Parallel downloading of webpages within the same domain using Go.
Is fast because of concurrency, but is not very fast because of much needed synchronization for dealing with various annoying "edge" cases of html. Handles redirects and does a decent job at error logging.
To use this to download resources from an arbitrary domain, you might need to tweak things here and there, but it should not be too bad. Additionally, if something takes a long while to download (program seemingly got stuck), it could be that that thing is super big (like some insanely large .h5 models and datasets), or some other issues (perhaps the webpage not responding or super slow etc.). In that case, just Ctrl-C.

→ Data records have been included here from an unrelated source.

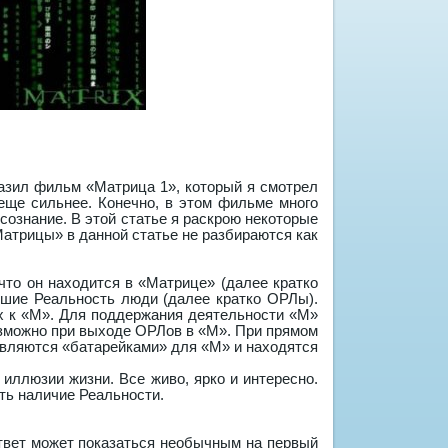
азил фильм «Матрица 1», который я смотрел
 еще сильнее. Конечно, в этом фильме много
ознание. В этой статье я раскрою некоторые
Матрицы» в данной статье не разбираются как
что он находится в «Матрице» (далее кратко
вшие Реальность люди (далее кратко ОРЛы).
 к «М». Для поддержания деятельности «М»
озможно при выходе ОРЛов в «М». При прямом
являются «батарейками» для «М» и находятся
ллюзии жизни. Все живо, ярко и интересно.
ть наличие Реальности.
твет может показаться необычным на первый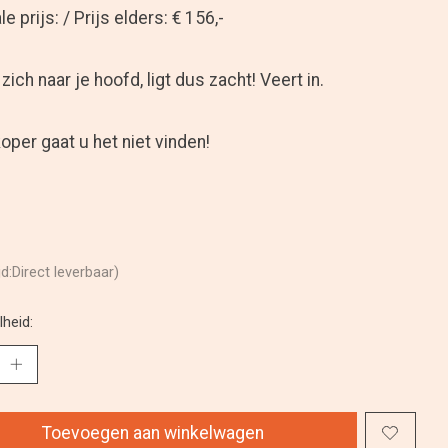
e prijs: / Prijs elders: € 156,-
zich naar je hoofd, ligt dus zacht! Veert in.
per gaat u het niet vinden!
jd:Direct leverbaar)
heid:
Toevoegen aan winkelwagen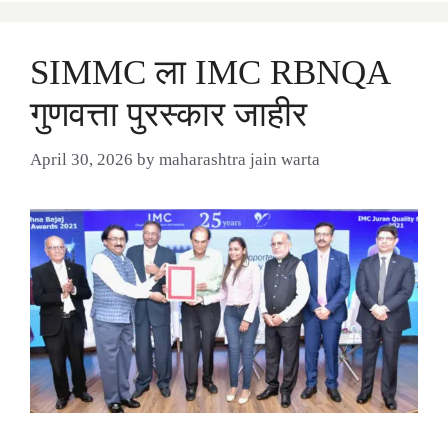
SIMMC ला IMC RBNQA
गुणवत्ता पुरस्कार जाहीर
April 30, 2026
by
maharashtra jain warta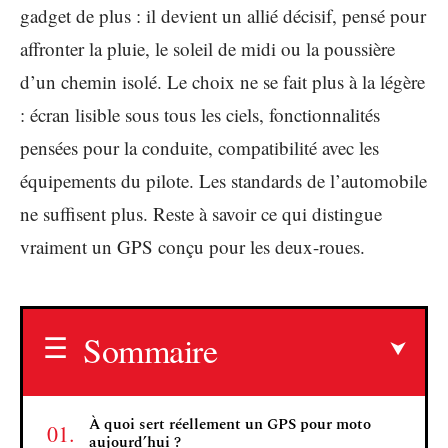
gadget de plus : il devient un allié décisif, pensé pour
affronter la pluie, le soleil de midi ou la poussière
d’un chemin isolé. Le choix ne se fait plus à la légère
: écran lisible sous tous les ciels, fonctionnalités
pensées pour la conduite, compatibilité avec les
équipements du pilote. Les standards de l’automobile
ne suffisent plus. Reste à savoir ce qui distingue
vraiment un GPS conçu pour les deux-roues.
Sommaire
À quoi sert réellement un GPS pour moto
aujourd’hui ?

Docker for running the code, and python for simple https server. Good internet connection.
Important: you should download each term separately, for there is simply too much congestion and it will probably crash your computer before you know it. I might revamp the logic so that it may mitigate these issues, but until then, below is the suggested usage.
Here is how you can use the code to download Spring 2020 Yale CS senior projects from https://zoo.cs.yale.edu/classes/cs490/19-20b/index.html. You need to be on Yale network (on-campus/vpn) for this to work.
$ mkdir Spring2020 # output_dir
$ ./run -url "https://zoo.cs.yale.edu/classes/cs490/19-20b/index.html" -dir "Spring2020"
This will take a while, for there are some obscenely big code zip files.
If you only want a specific term's project, feel free to modify the -url to accomplish that.
Do this in the output_dir root folder.
$ cd /path/to/Spring2020
$ python -m SimpleHTTPServer
and then go to http://localhost:8000/classes/cs490/19-20b/ on your browser to browse all these files.
downloaded file ... and downloading file ..., besides a couple other occasional debug messages that aren't very important.
Eventually, the number of downloaded files should be equal to the number of downloading files.